The CDC, for instance, currently has no capacity to analyze seven of thirteen of the most likely radioisotopes that would be present in a radiological or nuclear incident, according to information provided to the Subcommittee. For some of the most likely “dirty bomb” or RDD scenarios the CDC is currently capable of processing only 65 human samples per day. At that rate it would take more than four years to process 100,000 clinical samples as called for in National Planning Scenario #11.
Other problems could plague the response to a radiological incident as well. For instance, environmental testing could be just as cumbersome if not moreso:
The U.S. ability to evaluate potential radiological contamination on the environmental side also lacks the resources to effectively respond to a radiological emergency. White House National Planning Scenario #11 demands that the EPA be capable of analyzing more than 350,000 environmental samples in the 12 month period following a radiological attack.

Depending on the radioisotope used in the attack, however, it would take two to six years to complete that task given the current available laboratory facilities today, according to a March 2007 draft EPA report.
And roles have not been fully defined:
A recent interagency (draft) report on responding to a radiological attack found that the specific roles and responsibilities of federal agencies tasked with responding to a radiological event have not been clearly defined in the National Nuclear/Radiological Incident Annex, upon which these agencies rely.
Which is kind of a big deal, as there are many agencies that can play a part in such a response. See this article in Nuclear News from Sept. 2006.

For local disaster planners, information like this provides an opportunity for improving preparations. Let's say that these systemic problems persist for the forseeable future. This is likely, given that you can't just spin up one of these laboratories at a moment's notice. What can a local disaster planner do? A few ideas:

Educate. Citizens who are prepared to shelter in place are less likely to become contaminated. Also, if they understand the health risks involved with a dirty bomb attack, they are likely not to panic and may be less likely to succumb to the "worried well" phenomenon. Depending on the amount of radioactive material and the effectiveness of its dispersal, it is possible that the health effects may be limited to a relatively small area.

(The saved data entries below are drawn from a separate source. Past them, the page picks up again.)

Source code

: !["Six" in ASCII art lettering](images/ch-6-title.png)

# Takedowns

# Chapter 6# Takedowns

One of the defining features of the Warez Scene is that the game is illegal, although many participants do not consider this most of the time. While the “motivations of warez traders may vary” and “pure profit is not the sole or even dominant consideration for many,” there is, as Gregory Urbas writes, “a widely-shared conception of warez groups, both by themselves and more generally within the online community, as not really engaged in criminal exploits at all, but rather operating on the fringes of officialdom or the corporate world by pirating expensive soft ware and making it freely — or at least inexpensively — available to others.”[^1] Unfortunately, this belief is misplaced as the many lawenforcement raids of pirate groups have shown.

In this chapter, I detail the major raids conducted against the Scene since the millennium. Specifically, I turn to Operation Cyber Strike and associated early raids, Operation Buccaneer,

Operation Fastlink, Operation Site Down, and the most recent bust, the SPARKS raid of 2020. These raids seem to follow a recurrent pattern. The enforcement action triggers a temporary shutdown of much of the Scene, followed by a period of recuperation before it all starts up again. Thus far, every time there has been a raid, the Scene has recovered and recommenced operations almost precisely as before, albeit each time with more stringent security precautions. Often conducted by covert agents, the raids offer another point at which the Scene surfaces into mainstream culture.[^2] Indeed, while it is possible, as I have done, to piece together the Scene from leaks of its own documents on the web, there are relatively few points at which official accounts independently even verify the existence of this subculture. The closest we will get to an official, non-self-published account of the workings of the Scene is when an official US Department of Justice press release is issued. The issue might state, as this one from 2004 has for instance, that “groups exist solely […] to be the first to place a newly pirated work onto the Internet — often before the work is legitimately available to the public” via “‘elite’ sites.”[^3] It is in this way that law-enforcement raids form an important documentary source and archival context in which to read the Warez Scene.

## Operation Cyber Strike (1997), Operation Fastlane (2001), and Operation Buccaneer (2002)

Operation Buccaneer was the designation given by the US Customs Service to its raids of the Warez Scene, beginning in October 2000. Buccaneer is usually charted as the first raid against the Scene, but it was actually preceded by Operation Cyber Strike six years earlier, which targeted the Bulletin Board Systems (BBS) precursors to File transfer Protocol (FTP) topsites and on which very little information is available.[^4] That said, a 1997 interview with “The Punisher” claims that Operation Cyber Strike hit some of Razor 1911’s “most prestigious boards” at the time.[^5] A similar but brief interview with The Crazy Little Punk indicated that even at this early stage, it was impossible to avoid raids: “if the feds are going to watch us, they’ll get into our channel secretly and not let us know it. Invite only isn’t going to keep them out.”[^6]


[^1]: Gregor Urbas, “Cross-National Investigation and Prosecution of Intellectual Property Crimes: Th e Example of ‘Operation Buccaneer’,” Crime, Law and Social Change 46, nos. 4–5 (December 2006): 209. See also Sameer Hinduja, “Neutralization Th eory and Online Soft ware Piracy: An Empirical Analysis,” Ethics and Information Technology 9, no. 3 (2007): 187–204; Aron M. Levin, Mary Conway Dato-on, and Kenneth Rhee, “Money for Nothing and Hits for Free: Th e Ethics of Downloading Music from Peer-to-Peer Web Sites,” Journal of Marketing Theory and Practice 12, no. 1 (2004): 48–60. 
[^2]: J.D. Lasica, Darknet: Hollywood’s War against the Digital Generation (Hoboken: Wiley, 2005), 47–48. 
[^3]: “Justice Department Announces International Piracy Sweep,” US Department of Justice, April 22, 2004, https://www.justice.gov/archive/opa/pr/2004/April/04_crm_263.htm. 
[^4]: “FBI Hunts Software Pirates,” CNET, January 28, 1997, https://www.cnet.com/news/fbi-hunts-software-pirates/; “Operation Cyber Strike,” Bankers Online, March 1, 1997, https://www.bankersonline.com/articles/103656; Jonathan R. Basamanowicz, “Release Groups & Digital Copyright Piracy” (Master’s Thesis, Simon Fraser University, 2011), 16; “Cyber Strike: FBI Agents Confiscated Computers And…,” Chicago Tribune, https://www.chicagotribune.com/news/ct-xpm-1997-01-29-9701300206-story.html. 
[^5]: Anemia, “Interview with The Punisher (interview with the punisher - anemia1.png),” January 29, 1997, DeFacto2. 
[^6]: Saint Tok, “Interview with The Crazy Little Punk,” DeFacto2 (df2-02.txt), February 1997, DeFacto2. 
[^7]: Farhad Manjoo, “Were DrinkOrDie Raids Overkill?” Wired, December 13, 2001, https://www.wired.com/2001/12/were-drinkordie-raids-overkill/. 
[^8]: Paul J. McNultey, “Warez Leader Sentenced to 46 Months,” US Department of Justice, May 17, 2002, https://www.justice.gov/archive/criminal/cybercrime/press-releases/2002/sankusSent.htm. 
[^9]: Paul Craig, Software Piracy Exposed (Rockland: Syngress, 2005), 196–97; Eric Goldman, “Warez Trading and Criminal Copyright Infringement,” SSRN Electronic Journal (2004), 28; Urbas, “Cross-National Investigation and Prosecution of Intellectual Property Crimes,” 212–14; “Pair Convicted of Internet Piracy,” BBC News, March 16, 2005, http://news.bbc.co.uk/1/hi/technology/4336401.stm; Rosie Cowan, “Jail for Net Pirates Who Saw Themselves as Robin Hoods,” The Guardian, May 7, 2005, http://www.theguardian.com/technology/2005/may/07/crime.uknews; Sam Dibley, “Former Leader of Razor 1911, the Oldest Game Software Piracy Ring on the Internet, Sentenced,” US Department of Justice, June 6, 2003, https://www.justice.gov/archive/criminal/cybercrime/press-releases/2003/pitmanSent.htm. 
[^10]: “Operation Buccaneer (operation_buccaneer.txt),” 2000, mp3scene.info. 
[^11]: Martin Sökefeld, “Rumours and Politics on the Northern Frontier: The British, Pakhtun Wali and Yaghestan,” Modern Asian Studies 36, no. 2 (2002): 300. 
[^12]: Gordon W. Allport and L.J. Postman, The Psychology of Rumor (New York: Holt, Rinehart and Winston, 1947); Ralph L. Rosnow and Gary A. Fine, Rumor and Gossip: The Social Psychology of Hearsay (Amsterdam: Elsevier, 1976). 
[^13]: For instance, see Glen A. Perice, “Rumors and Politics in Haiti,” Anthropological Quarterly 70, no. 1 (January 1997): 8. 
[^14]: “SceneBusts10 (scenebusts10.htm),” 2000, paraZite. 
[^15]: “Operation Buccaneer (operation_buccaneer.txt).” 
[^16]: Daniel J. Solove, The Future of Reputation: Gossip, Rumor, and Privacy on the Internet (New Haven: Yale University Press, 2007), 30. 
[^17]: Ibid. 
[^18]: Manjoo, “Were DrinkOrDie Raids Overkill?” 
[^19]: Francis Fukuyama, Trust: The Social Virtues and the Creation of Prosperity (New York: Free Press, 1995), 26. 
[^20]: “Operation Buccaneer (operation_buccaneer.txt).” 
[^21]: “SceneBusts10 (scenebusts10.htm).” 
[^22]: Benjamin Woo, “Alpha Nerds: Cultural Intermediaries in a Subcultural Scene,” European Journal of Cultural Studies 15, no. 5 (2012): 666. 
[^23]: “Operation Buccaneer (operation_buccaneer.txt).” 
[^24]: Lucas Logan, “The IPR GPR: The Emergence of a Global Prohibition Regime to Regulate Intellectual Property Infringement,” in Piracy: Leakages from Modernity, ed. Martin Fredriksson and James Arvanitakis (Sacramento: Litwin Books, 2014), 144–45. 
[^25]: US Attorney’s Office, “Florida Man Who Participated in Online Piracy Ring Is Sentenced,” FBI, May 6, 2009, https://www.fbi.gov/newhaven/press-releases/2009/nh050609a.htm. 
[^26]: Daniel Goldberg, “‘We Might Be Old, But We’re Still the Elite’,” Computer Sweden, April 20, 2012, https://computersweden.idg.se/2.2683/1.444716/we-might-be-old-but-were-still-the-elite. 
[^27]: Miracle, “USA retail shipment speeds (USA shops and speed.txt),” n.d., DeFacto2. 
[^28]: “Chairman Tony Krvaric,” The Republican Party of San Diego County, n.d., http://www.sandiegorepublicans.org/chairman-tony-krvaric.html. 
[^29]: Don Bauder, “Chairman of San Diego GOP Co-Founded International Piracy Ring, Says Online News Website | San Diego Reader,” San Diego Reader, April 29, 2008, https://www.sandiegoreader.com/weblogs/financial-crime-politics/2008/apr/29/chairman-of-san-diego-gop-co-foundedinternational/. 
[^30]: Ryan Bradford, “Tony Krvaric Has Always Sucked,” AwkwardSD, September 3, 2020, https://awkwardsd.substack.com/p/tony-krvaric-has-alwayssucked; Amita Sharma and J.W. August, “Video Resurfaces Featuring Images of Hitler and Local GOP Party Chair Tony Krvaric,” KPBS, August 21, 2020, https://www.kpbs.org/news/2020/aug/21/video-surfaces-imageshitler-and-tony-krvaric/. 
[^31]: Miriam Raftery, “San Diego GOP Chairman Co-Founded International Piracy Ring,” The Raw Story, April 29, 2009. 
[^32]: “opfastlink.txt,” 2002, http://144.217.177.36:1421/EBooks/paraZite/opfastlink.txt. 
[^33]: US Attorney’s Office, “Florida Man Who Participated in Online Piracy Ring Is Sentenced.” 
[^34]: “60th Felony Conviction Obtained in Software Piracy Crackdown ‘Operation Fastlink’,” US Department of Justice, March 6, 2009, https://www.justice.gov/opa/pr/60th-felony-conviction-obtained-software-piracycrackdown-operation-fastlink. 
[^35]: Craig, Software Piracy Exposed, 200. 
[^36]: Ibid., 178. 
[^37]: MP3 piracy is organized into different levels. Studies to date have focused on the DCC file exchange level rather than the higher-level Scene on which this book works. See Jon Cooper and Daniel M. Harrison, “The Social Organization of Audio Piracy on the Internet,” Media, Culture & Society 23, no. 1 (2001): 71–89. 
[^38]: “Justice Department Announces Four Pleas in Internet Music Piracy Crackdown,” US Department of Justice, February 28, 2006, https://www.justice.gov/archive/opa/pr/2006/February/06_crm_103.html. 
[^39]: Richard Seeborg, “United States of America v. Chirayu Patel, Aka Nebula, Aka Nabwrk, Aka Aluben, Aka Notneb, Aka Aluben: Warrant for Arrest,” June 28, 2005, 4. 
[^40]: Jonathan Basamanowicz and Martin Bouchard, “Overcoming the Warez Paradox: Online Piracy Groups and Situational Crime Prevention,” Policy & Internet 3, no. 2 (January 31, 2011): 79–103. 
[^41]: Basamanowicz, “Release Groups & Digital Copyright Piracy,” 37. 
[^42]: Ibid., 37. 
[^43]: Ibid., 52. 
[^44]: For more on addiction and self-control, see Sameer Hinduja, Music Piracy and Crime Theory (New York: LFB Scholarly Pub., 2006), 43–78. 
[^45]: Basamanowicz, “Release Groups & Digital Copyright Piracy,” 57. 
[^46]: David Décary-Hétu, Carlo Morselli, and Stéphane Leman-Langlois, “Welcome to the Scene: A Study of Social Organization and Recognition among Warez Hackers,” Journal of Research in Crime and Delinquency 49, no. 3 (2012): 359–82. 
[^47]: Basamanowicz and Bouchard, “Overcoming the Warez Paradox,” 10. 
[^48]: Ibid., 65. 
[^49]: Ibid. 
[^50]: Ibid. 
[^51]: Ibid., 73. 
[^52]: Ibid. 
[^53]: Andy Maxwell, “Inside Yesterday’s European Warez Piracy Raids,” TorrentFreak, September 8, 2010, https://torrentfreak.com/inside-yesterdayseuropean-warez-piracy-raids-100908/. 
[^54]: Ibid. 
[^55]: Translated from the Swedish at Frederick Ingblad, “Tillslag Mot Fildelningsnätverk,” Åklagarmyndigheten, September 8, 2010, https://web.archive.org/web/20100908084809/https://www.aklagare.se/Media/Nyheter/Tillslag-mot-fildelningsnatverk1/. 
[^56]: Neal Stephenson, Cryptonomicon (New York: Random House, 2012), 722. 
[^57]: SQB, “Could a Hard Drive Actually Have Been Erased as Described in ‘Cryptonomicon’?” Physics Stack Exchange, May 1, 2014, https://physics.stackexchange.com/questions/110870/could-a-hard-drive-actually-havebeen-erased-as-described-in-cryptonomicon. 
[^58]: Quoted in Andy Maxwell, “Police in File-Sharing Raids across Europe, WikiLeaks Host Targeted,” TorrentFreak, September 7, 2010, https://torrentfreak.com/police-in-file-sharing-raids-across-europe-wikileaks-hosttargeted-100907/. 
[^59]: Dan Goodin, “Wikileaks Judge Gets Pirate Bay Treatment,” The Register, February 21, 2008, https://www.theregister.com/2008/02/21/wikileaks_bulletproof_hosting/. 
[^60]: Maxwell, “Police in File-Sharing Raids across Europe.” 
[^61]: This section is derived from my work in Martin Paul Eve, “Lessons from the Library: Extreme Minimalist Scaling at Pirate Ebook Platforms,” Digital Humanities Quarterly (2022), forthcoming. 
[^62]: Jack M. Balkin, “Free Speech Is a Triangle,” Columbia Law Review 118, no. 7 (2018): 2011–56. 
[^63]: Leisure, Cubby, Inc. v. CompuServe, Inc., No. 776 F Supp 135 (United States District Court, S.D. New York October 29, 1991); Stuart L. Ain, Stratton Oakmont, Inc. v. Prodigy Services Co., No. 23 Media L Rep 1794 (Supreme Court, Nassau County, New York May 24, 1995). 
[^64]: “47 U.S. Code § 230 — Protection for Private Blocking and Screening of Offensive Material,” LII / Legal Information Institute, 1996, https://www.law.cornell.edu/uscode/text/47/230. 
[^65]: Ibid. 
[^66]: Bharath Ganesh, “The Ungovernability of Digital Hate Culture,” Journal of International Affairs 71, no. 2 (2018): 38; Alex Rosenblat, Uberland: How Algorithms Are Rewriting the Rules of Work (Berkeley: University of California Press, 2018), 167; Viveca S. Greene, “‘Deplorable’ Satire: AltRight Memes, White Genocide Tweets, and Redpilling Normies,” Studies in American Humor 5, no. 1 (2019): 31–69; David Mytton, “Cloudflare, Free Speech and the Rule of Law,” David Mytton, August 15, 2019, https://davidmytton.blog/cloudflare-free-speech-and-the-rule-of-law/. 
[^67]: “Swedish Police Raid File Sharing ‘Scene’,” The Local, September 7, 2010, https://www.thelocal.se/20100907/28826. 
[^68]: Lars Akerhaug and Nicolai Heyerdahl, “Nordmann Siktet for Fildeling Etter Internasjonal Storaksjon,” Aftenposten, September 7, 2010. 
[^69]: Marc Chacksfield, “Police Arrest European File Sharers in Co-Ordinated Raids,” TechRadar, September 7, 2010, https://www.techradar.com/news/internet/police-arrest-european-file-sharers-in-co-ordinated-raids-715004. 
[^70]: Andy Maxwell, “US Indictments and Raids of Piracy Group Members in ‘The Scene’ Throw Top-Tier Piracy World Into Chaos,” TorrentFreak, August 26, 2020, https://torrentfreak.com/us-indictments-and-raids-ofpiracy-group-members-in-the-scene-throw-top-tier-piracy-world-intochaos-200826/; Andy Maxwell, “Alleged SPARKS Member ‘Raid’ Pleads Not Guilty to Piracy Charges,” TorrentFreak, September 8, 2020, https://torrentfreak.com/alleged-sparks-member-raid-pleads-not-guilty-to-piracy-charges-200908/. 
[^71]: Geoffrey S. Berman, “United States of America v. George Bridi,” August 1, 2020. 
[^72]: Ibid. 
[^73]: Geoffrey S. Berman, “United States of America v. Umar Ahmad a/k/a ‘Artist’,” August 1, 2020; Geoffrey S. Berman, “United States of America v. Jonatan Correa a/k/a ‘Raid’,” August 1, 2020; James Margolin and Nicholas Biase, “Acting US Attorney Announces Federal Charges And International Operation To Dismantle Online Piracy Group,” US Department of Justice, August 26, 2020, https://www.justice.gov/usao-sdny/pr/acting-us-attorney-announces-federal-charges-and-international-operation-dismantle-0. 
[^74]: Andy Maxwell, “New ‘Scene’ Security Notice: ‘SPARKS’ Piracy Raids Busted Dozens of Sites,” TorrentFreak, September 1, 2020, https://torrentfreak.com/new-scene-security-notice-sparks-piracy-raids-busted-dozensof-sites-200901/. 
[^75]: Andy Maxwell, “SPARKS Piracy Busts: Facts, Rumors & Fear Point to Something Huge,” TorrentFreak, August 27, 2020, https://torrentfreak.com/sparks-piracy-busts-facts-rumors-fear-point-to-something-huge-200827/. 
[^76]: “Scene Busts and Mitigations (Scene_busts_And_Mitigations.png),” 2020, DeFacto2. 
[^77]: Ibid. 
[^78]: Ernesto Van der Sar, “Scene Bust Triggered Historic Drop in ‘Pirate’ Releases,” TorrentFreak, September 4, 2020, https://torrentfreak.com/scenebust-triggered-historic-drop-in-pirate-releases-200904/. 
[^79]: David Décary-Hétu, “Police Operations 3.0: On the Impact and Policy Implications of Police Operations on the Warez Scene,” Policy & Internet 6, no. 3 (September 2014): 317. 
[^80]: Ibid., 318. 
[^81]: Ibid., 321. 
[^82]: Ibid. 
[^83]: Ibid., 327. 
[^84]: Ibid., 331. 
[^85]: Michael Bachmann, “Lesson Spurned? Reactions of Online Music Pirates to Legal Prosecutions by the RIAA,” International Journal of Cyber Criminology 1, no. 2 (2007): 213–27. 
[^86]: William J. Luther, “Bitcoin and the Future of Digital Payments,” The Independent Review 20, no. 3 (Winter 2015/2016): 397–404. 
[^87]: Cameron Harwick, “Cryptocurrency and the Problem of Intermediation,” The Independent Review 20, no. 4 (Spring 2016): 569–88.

The better informed citizens are, the better they will be able to respond in the immediate aftermath.

Communicate. Ensure that communications plans are in effect for a radiological disaster. This is a different risk than most. Through experience, most people have a reasonable understanding of natural disasters. They can rationalize accidents. But radiation - unseen, unfelt - is something that scares people. They don't know what to do.

Decontaminate. Set up decontamination stations - as large as possible - so that those who suspect that they might be contaminated can take action and get cleaned up. In the aftermath of a major incident, it is important for people to be able to take positive action and improve their situation.